_取り組む作業_
- a) クルマ選びについての文章で、知人女性が最終的に購入したクルマは何ですか。
- b) クルマ選びについての文章で、ガイシャの魅力として並べられている項目をすべて挙げてください。
- c) ポルシェ選びをめぐる文章の最後の一文に続けて、その先を書いてください。

魅力はいくつもあるけれど先日、知人女性からクルマ探しの相談をうけた。これまで国産SUVを乗り継いできたけれど、そろそろガイシャに、できればポルシェのスポーツカーに乗ってみたいという。スポーツカーはまったくの初体験というので、木更津のポルシェ・エクスペリエンス・センターでちゃんとアクセルとブレーキを踏む体験をすることを勧めてみた。718と911を乗り比べ、その性能の凄さに驚き、さすがにもてあまし、やはりSUVの実用性は捨てがたいと感じたという。日をあらためてマカンに試乗すると「運転する感覚が、ポルシェのスポーツカーとまるで同じ。うちの車とはまったく違う」と口にし、彼女は喜んでマカンを購入した。ブランドとかデザインとか性能とか希少性とかヘリテージとか、ガイシャの魅力はいくつもあるけれど、私自身のクルマ選びもそうであるように、結局のところ“運転が楽しい”ということに尽きるのだと思う。

_提供された資料_
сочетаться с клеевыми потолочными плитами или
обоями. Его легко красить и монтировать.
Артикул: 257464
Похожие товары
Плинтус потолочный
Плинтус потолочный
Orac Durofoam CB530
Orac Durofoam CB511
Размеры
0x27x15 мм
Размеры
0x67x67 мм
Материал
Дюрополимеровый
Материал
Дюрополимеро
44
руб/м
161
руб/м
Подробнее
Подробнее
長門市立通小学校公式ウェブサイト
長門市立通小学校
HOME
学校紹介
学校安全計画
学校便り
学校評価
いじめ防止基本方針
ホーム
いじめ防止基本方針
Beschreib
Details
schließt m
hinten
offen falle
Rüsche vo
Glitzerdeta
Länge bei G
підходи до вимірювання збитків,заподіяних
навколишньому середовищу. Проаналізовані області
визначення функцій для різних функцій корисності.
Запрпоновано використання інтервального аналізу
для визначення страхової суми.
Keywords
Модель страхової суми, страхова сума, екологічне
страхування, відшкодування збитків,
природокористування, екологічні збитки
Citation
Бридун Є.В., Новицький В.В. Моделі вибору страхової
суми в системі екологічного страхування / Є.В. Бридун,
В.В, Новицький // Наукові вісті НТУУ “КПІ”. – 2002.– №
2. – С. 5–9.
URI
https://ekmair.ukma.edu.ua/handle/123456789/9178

_各作業の解答_
- a) マカンです。

- b) ブランド、デザイン、性能、希少性、ヘリテージ

- c)
ベントレー・コンチネンタルGT S「即座に浸れる」今回用意された36台の試乗車のうち、どれか1台に乗ってかえっていいと言われたら、コンチネンタルGTを選ぶ。本当は2024年4月で生産が終了するW12エンジン搭載モデルがいいとか、屋根開きのGTCがいいとか、Sのようなスポーティなものより、スピードやマリナーのようなラグジュアリィな仕様がいいとか、好みをいいだすとキリがないけれど、いずれも素晴らしいモデルであることに変わりはない。運転席に座るとメタルパーツをふんだんに用いた各種スイッチやエアベント、それこそウインカーやワイパーレバーの先にまでローレット加工が施されており、即座にベントレーの世界に浸れる。エアサスペンションや48Vアンチロールシステムなどの恩恵もあって、ステアリングを握っていると、大きさや重さをまったく感じさせない。乗り心地はフラットでウルトラスムースだ。ドライブモードには、足を引き締め、エグゾーストを高めるスポーツモードも用意されていたが、すぐにコンフォートに戻した。体育会系はあまり似つかわしくない。この時代にあえてクーペ、とても洒落た選択だと思う。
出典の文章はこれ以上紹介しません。